(Beginning of The data)

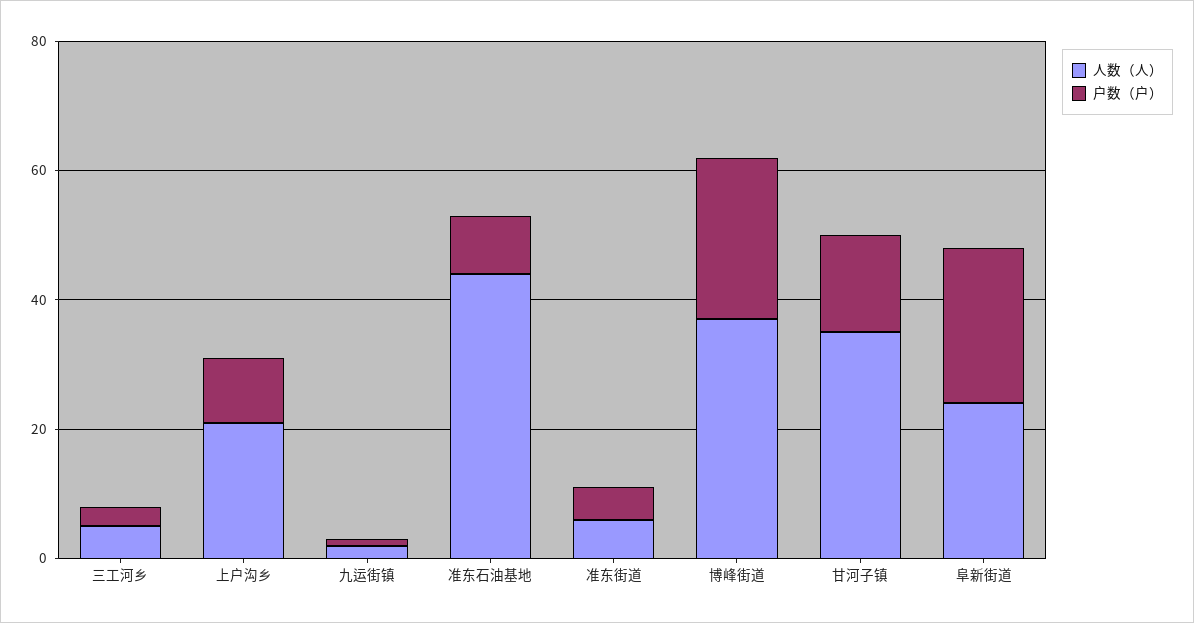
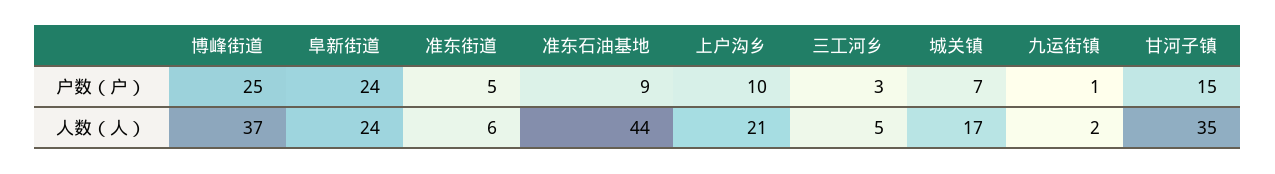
  {
    "人数（人）": {
      "三工河乡": 5,
      "上户沟乡": 21,
      "九运街镇": 2,
      "准东石油基地": 44,
      "准东街道": 6,
      "博峰街道": 37,
      "甘河子镇": 35,
-     "阜新街道": 24
+     "阜新街道": 24,
+     "城关镇": 17
    },
    "户数（户）": {
      "三工河乡": 3,
      "上户沟乡": 10,
      "九运街镇": 1,
      "准东石油基地": 9,
      "准东街道": 5,
      "博峰街道": 25,
      "甘河子镇": 15,
-     "阜新街道": 24
+     "阜新街道": 24,
+     "城关镇": 7
    }
  }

(End of The data)

▶ [The problem]:
Word for word, set down every record, keeping the images out.

▶ [Solution to the exercise]:
  {
    "人数（人）": {
      "三工河乡": 5,
      "上户沟乡": 21,
      "九运街镇": 2,
      "准东石油基地": 44,
      "准东街道": 6,
      "博峰街道": 37,
      "甘河子镇": 35,
-     "阜新街道": 24
+     "阜新街道": 24,
+     "城关镇": 17
    },
    "户数（户）": {
      "三工河乡": 3,
      "上户沟乡": 10,
      "九运街镇": 1,
      "准东石油基地": 9,
      "准东街道": 5,
      "博峰街道": 25,
      "甘河子镇": 15,
-     "阜新街道": 24
+     "阜新街道": 24,
+     "城关镇": 7
    }
  }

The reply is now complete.